> [ABOUT THIS EXERCISE]
The entries below are to be returned as written, with all pictures dropped.

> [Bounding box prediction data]

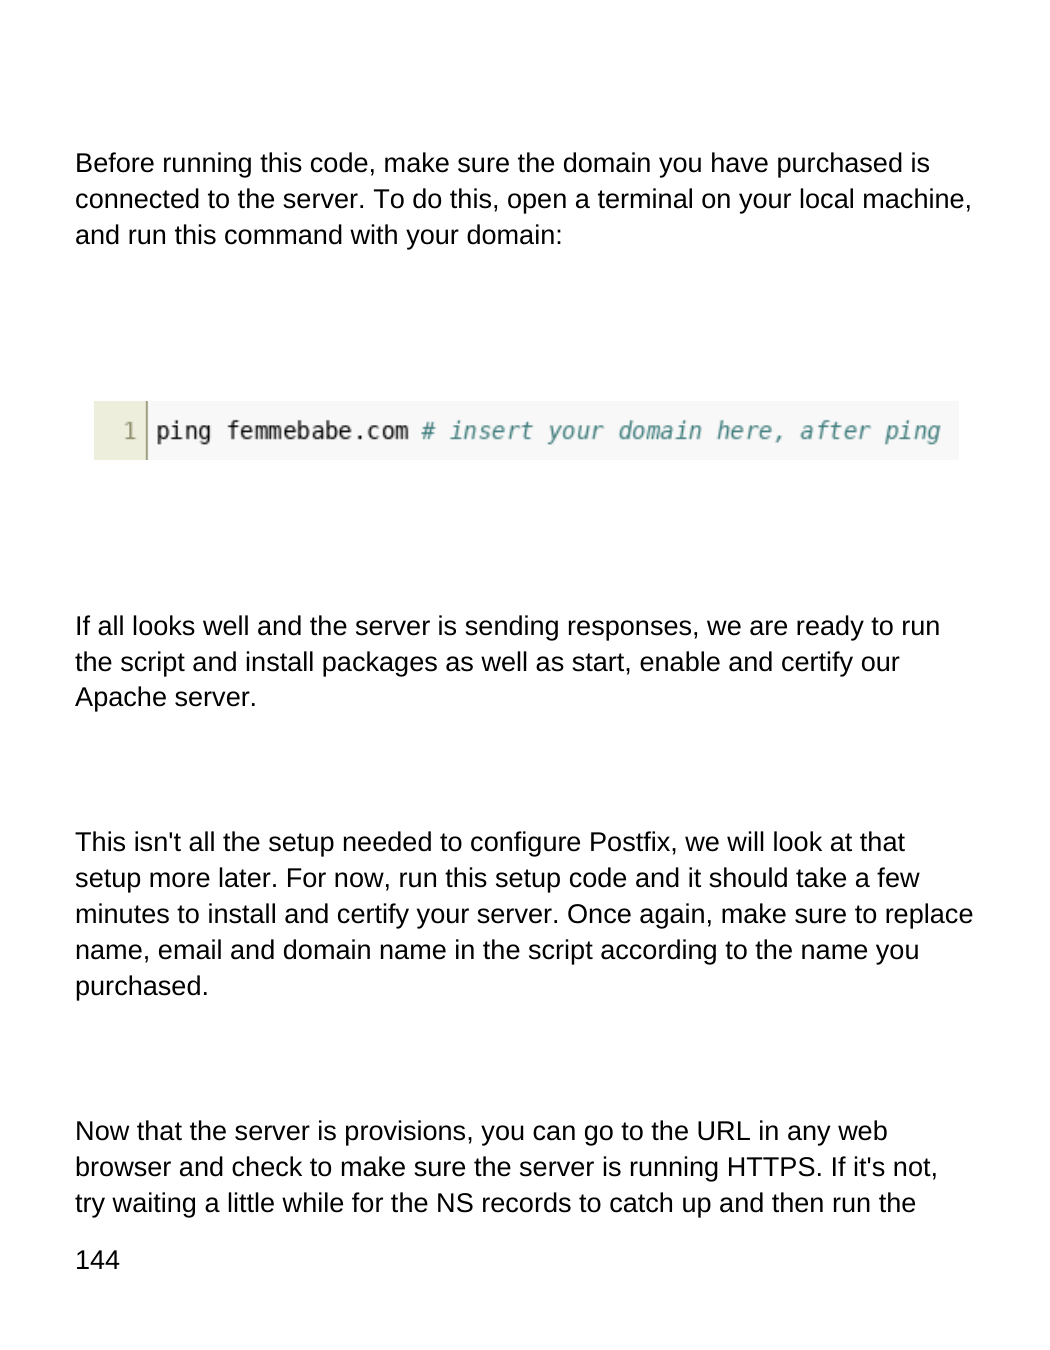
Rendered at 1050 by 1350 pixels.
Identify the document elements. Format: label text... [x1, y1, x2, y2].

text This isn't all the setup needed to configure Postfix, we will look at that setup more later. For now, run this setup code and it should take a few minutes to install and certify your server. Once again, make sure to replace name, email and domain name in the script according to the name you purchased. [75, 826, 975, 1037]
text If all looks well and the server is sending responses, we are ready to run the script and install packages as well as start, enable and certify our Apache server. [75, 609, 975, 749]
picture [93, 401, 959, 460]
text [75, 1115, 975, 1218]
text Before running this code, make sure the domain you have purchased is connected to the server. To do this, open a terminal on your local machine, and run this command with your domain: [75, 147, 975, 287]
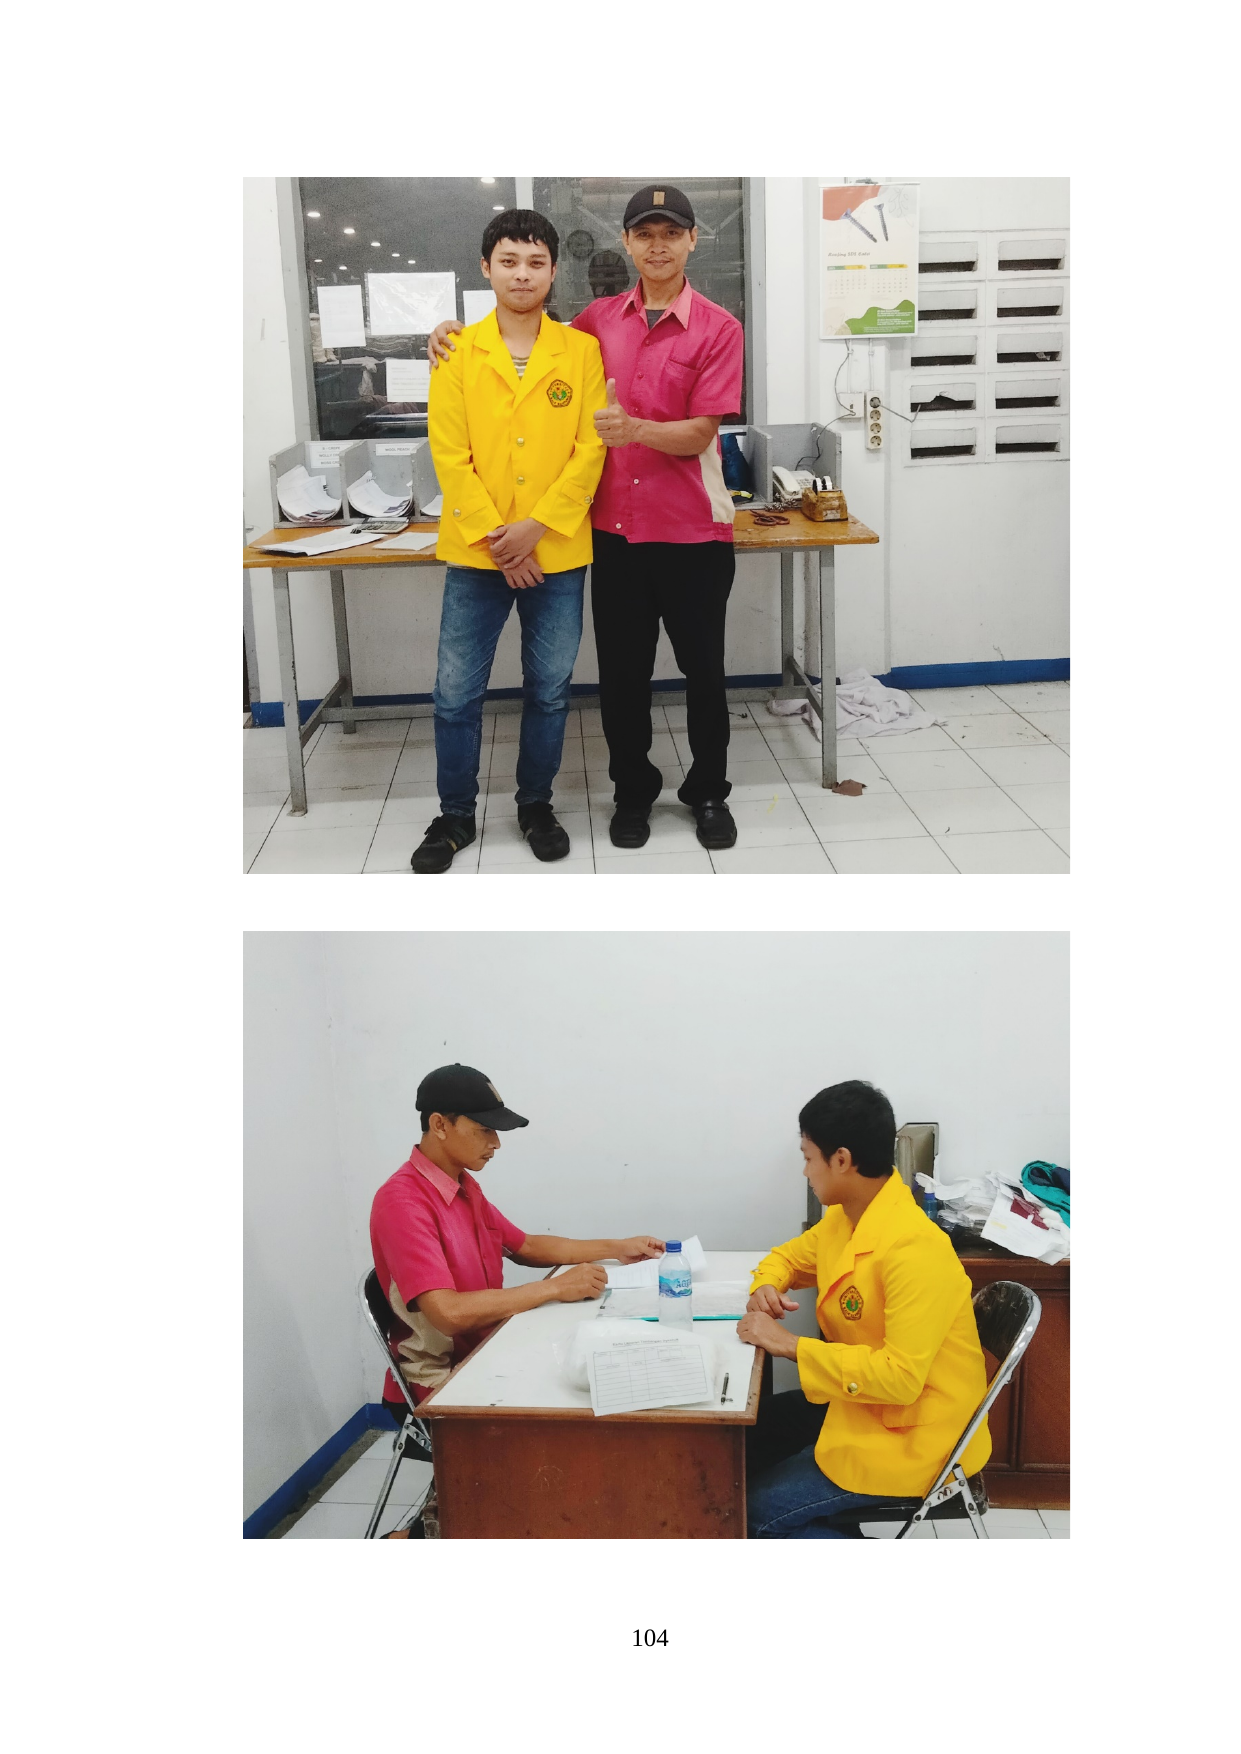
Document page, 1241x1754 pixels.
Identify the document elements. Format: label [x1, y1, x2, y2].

> [EXERCISE ANSWER]
Rendered at 1050 by 1350 pixels.
Identify the document elements. Format: label text... [x1, y1, x2, y2].

text This isn't all the setup needed to configure Postfix, we will look at that setup more later. For now, run this setup code and it should take a few minutes to install and certify your server. Once again, make sure to replace name, email and domain name in the script according to the name you purchased. [75, 826, 975, 1037]
text If all looks well and the server is sending responses, we are ready to run the script and install packages as well as start, enable and certify our Apache server. [75, 609, 975, 749]
picture [93, 401, 959, 460]
text [75, 1115, 975, 1218]
text Before running this code, make sure the domain you have purchased is connected to the server. To do this, open a terminal on your local machine, and run this command with your domain: [75, 147, 975, 287]
Document page, 1241x1754 pixels.
Identify the document elements. Format: label [x1, y1, x2, y2].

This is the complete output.